I will never use proflowers again; They don't respect my time. So far I think Amazon does it best.


I think the software that will grow viraly, are soft that need other users interactions.

Let's take for example, a mafia game in Iphone, when you play, you play offline (you are the only player) and your enemy is the computer. Will the idea grow?

Yes, if it's good, but after 3 or 4 years, may be the device change, or another startup takes your part. So solution? Connected gaming, here's the same game but a little bit different

* You download the game and run it

* The game shows how to play and tell you the vitality of having other players with your to help you

* you tell 2 or 3 of your friends and play together

* game over, your friend now create their band and call another friends, and friends call friends.

you'll finish with millions user in few days, it's like a chain and it spread quickly.

Look at most of the successful games of those kind, they are very simple but succeed


Recently the Facebook-equivalent in my country introduced an API for apps similar to Facebook's and a friend created an app that is doing quite well in terms of users. The trick was to ask the users "Do you think this app would interest your friends?" and if they answered "Yes" it mass-invites all the friends.
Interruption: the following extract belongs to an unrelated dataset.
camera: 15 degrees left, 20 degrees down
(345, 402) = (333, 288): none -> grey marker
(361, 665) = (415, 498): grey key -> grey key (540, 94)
I think it's against the rules of the site, but since it's good for the site too, the rule is not enforced.

I recall that FB also started out by mass-mailing the Harvard mailing lists.

I guess virality often is just spamming or tricking the user into spamming.
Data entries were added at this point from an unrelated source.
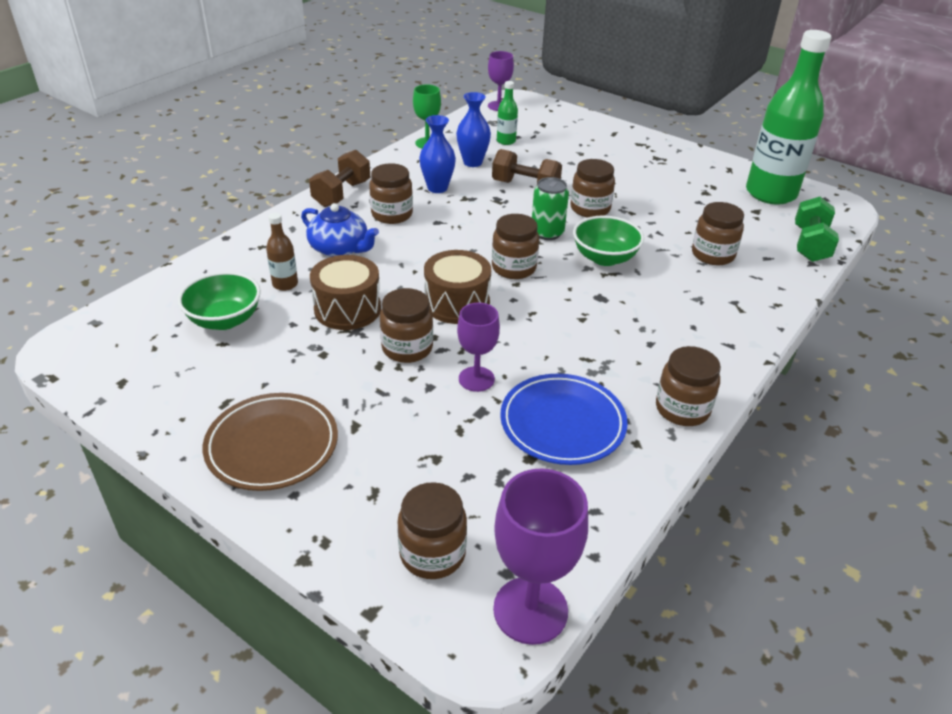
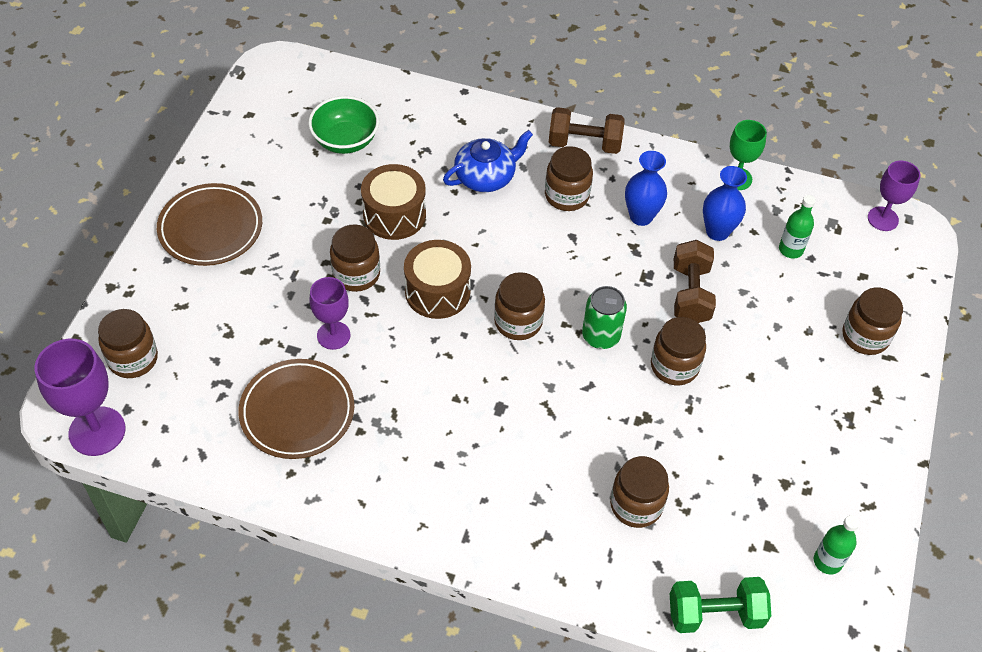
camera: 70 degrees right, 15 degrees up
(285, 284) = (411, 159): brown bottle -> none
(340, 248) = (486, 176): blue teapot -> blue teapot turned 135 degrees counterclockwise
(562, 423) = (297, 412): blue plate -> brown plate
(604, 258) = (576, 398): green bowl -> none
(682, 409) = (348, 504): brown jar -> brown jar (865, 336)
(770, 193) = (827, 561): green bottle -> green bottle, size x0.42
I just wanted to note that apps that do this on Facebook get banned very quickly. Facebook giveth and Facebook taketh away.


As they should. That's highly unethical and, as I mention in my article, it's unnecessary. I certainly don't condone it.
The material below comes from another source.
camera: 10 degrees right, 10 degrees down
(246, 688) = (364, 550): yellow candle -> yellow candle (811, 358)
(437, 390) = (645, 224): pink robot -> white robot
The whole 'viral' meme is rather arogant - the result is the annoying barrage of meaningless 'updates' or solicitations to contaminate your friends. I find the 'spreadable' metaphore promoted by Henry Jenkins (http://henryjenkins.org/2009/04/how_sarah_spread_and_what_it...) much more socially productive.


IMO, that's a distinction without a difference. Viral is viral, whether there is agency involved or not. It's about people communicating and behavior spreading through a social network.

The downside of forcing virality is reflected in additional metrics like retention rates and engagement.


The difference is in acknowledging that the people spreading the message do that out of their own will - not because they have been contaminated by the meme. In other the 'spreadable' metaphor focuses the thinking on why people want to spread the message, what they get out of it, makes the message author to concentrate on cooperating with the spreaders - instead of trying to contaminate them.


Why don't we focus on building applications that add value whether your friends are using it or not. Hence no need to be viral. It can be useful if only 1 person uses it or if 2M people use it.


Because you're going to be making more money if 2M people are using it, all else being equal.


There is also concept of so-called viral-advertisements. For example - put some video on youtube with something "freaky", "sexy" or "funny" and put your product placement or "message" inside. Then promote that video in some loaded community on social network. Then your link will be spreaded like virus - people will send that "funny" thing to friends, post in blogs and so on.

There are uncounted examples of political statements packed into some music videos of marginal and pseudo-underground bands and the like.